* _WHAT NEEDS TO BE DONE_
Search the entries below for "notify" and copy each matching line.

[Recorded data]
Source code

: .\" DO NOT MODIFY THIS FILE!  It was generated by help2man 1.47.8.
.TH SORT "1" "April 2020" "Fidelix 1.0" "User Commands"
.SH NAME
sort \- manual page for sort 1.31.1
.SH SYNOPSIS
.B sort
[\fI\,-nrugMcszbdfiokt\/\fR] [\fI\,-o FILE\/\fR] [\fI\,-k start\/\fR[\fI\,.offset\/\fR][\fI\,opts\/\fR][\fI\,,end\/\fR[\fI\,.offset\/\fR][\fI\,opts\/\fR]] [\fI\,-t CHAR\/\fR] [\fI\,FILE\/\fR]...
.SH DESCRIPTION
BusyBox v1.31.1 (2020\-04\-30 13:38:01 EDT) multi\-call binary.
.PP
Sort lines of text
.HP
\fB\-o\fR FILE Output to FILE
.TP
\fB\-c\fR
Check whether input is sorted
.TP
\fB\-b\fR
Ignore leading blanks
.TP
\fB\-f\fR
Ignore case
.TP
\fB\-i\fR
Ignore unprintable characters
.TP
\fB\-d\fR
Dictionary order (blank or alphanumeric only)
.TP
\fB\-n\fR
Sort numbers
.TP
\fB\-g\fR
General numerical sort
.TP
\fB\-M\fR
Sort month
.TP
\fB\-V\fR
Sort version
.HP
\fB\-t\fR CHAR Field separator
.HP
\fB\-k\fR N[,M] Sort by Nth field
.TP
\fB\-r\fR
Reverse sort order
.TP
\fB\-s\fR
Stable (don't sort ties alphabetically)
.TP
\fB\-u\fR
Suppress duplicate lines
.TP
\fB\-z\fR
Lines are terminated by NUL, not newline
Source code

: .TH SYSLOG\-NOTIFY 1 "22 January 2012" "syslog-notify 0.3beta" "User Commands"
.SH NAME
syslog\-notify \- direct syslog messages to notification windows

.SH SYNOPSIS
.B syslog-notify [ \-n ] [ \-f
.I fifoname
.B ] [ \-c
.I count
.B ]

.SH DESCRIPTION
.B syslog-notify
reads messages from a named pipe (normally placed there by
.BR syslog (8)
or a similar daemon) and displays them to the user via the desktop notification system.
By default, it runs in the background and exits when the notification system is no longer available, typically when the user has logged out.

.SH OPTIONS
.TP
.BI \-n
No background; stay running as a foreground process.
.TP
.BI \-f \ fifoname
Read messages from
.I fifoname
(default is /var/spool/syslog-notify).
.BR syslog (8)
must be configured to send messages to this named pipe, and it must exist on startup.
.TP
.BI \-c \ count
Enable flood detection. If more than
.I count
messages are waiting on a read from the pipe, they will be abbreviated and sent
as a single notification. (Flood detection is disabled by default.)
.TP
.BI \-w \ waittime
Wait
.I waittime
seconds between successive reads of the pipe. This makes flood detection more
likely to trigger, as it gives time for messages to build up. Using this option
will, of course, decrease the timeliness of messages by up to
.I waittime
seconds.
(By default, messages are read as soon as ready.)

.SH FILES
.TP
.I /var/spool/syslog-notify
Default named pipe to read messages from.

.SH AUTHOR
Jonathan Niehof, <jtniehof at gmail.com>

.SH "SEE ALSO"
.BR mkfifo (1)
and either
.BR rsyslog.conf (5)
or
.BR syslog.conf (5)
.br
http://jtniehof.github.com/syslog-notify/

* _RESPONSE TO THE TASK_
: .TH SYSLOG\-NOTIFY 1 "22 January 2012" "syslog-notify 0.3beta" "User Commands"
syslog\-notify \- direct syslog messages to notification windows
.B syslog-notify [ \-n ] [ \-f
.B syslog-notify
(default is /var/spool/syslog-notify).
.I /var/spool/syslog-notify
http://jtniehof.github.com/syslog-notify/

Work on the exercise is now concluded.